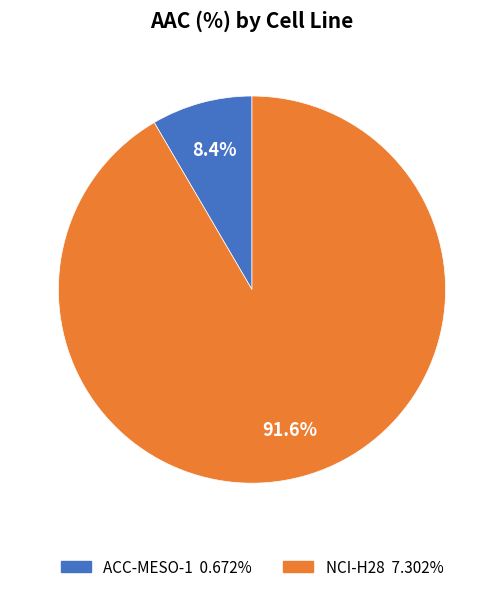

What percentage is the NCI-H28 slice, to the nearest percent?

92%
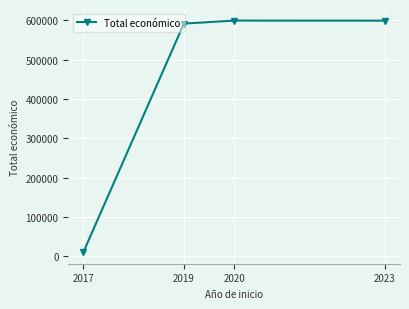

Which label corresponds to the smallest value in the chart?

2017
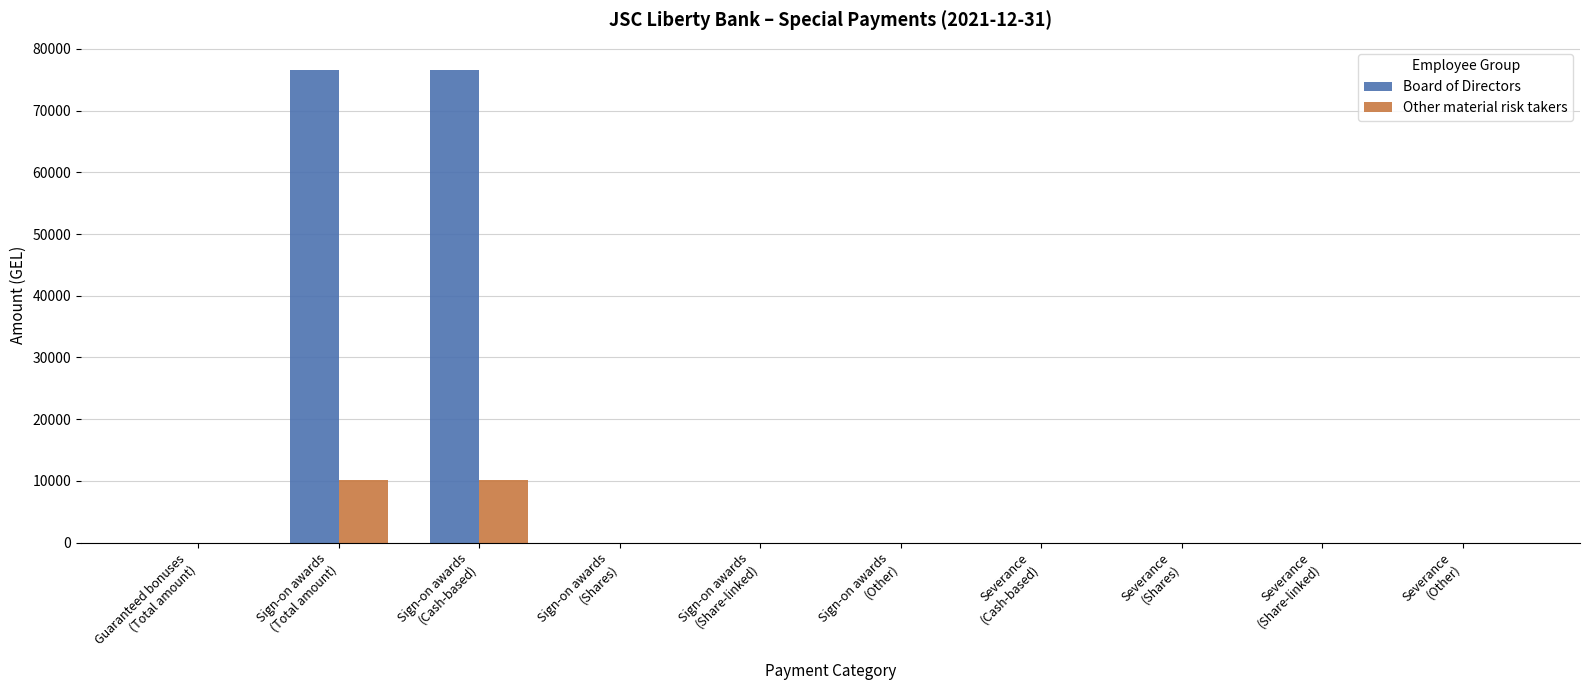

What is the greatest value displayed?

76500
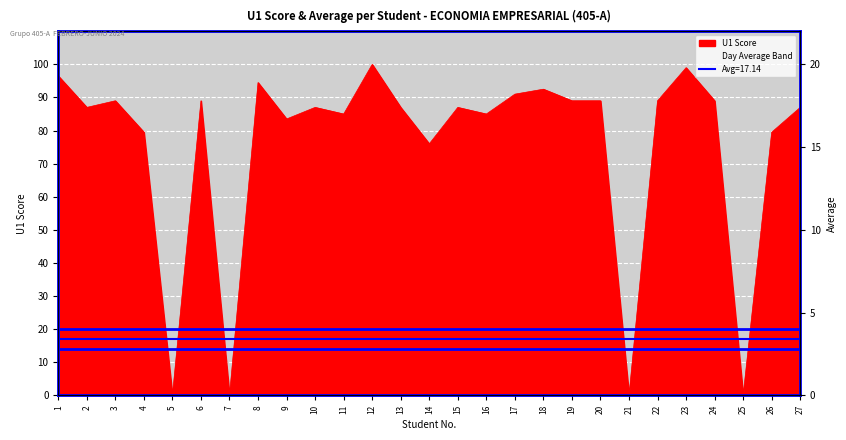

What is the change in value from 8 to 15?

-7.5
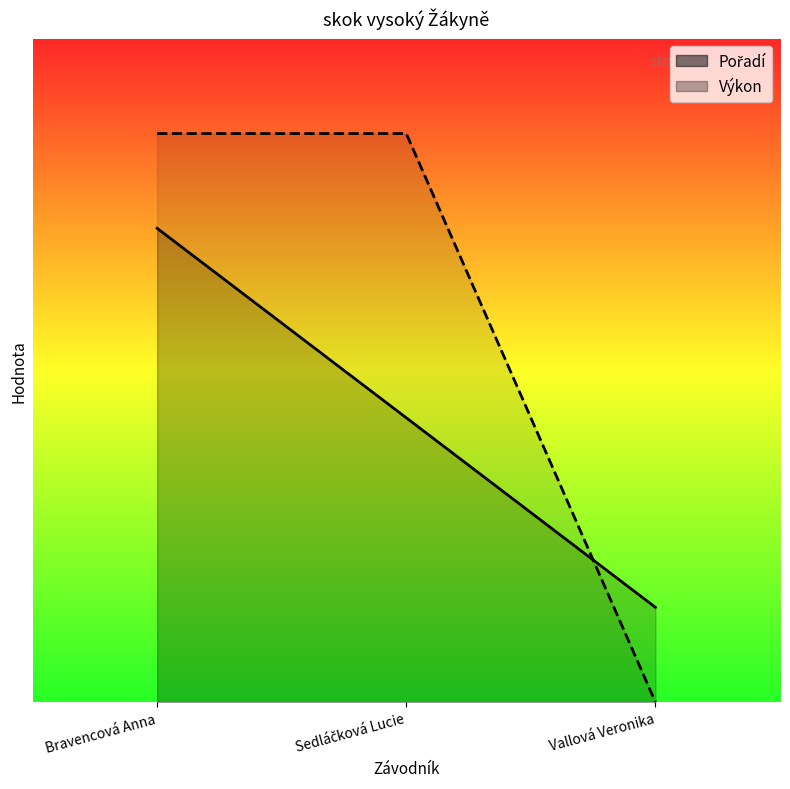

What is the spread (max minus min) of values at Vallová Veronika?

0.5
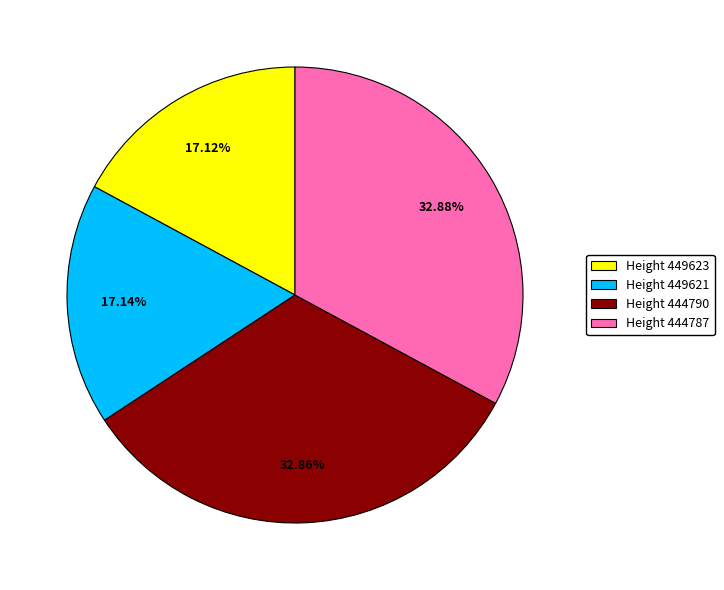

Does Height 444790 account for over 50% of the chart?

No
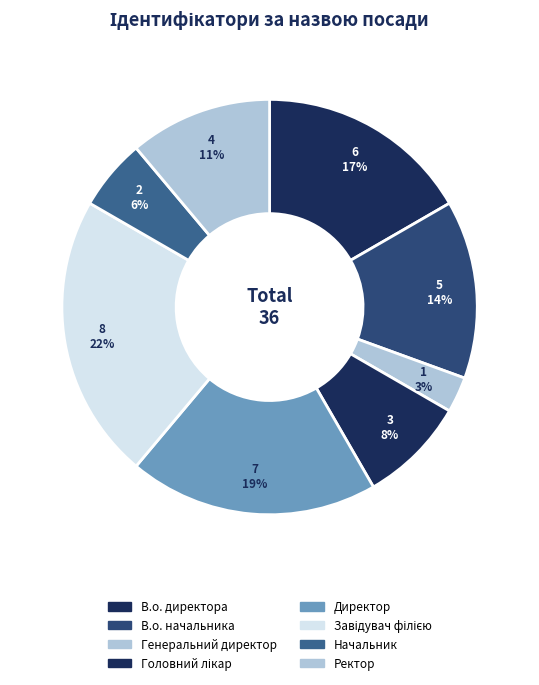

The Ректор slice represents 11% of the pie. True or false?

True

What to work on ::
Copy every one of the rows above word for word, without the pictures.

Response box ::
What percentage is the NCI-H28 slice, to the nearest percent?

92%

Which label corresponds to the smallest value in the chart?

2017

What is the greatest value displayed?

76500

What is the change in value from 8 to 15?

-7.5

What is the spread (max minus min) of values at Vallová Veronika?

0.5

Does Height 444790 account for over 50% of the chart?

No

The Ректор slice represents 11% of the pie. True or false?

True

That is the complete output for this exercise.